Menteşeoğulları’ndan İlyas Bey ve Orhan Bey dönemlerine ait yapılar mütevazi, fazla özelliği olmayan binalardır. Yalnızca bölgesel özelliklere sahip, yerli mimari üslûbun ürünü oldukları görülür ki bu özellik merdiven üzerinde balkon şeklindeki minareleridir. Ahmed Gazi’nin Peçin’deki medresesi Selçuklu mimari geleneklerine uyan, dengeli plana sahip olgun bir yapıdır. Milas’taki Ahmed Gazi Camii ise sadece âbidevî görüntüsüyle Ön plana çıkmaktadır. Yapıların içi ve dışının mermer levhalarla kaplanması ve taş süslemenin belirginleşmesi, Menteşeoğulları nda ancak XIV. yüzyıl sonu ile XV. yüzyıl başına ait yapılarda görülmektedir. Bu yapılar zengin cephe düzenlemesiyle de önem taşımaktadırlar. Ayrıca külliye düşüncesinin yerleşmesi ve tek kubbe altında toplanan geniş mekân fikrini ortaya koyan örnekler (Eski Çine Ahmed Gazi ve İiyas Bey camileri) yine Menteşeoğulları nın sözü edilen döneme ait yapılarında görülmektedir.

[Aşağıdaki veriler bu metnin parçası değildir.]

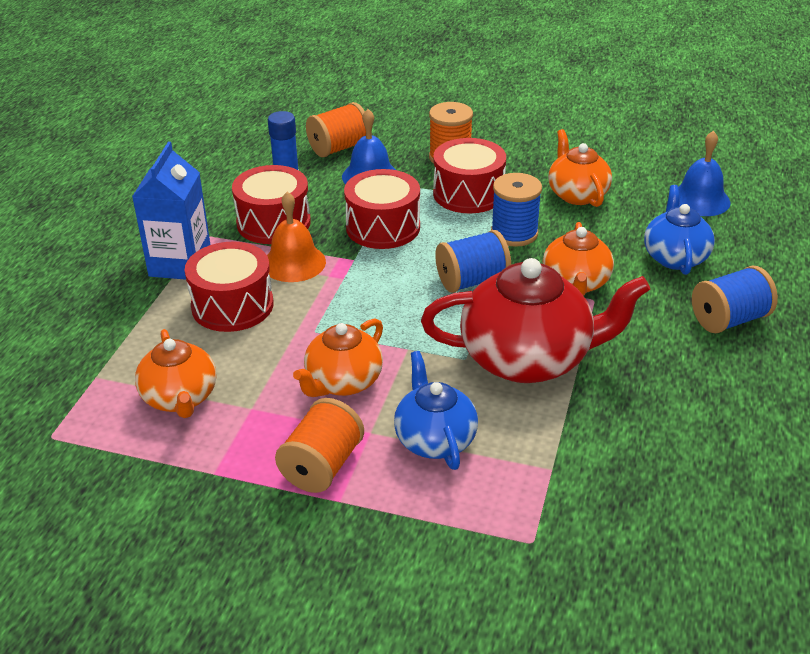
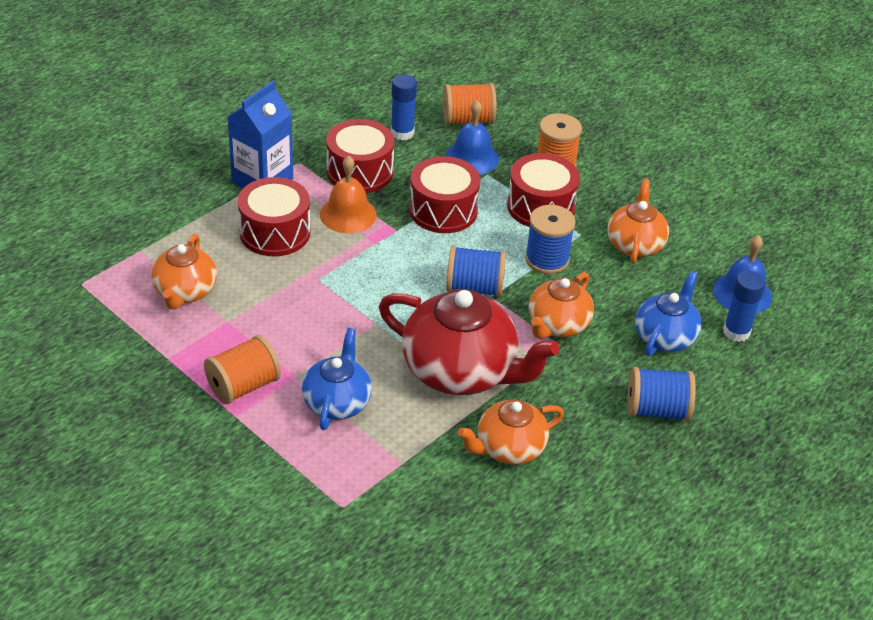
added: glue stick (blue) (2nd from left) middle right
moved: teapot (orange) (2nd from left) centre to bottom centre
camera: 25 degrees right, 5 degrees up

Menteşeoğulları’ndan bol miktarda mezar taşı günümüze ulaşmıştır. Bunlardan bir kısmı ilk merkez durumundaki Peçin’de bulunmaktadır. Ahmed Gazi Türbesi’nde olanlar dışındaki mezar taşları harap bir halde, birçoğu toprağa gömülmüş vaziyettedir. Bir kısmı medrese avlusuna taşınmıştır. Ancak diğer mezar taşlarının ortaya çıkarılması için arkeolojik çalışmaya ihtiyaç vardır. 793-848 (1391-1444) yıllarına ait bu mezar taşları, Rudolf Meyer Riefstahl’ın çektiği fotoğraflar yardımıyla Paul Wittek taraf ın-dan incelenmiş, Riefstahl’ın Peçin’le ilgili hazırladığı bir kitapta yayımlanması düşünülmüşse de bu gerçekleşmemiştir. Balat’ta bulunarak İzmir Müzesi’ne taşınan yetmişe yakın mezar taşı 795-894 (1393-1489) yıllarına aittir. Bunların bir kısmı Bizans döneminden kalma taşların kesilmesiyle yapılmıştır. Bazı taşların üzerinde basit süslemeler görülse de sülüs hatla yazılmış kitabelerin bir kısmının üstündeki yazılar usta ellerden çıkmıştır.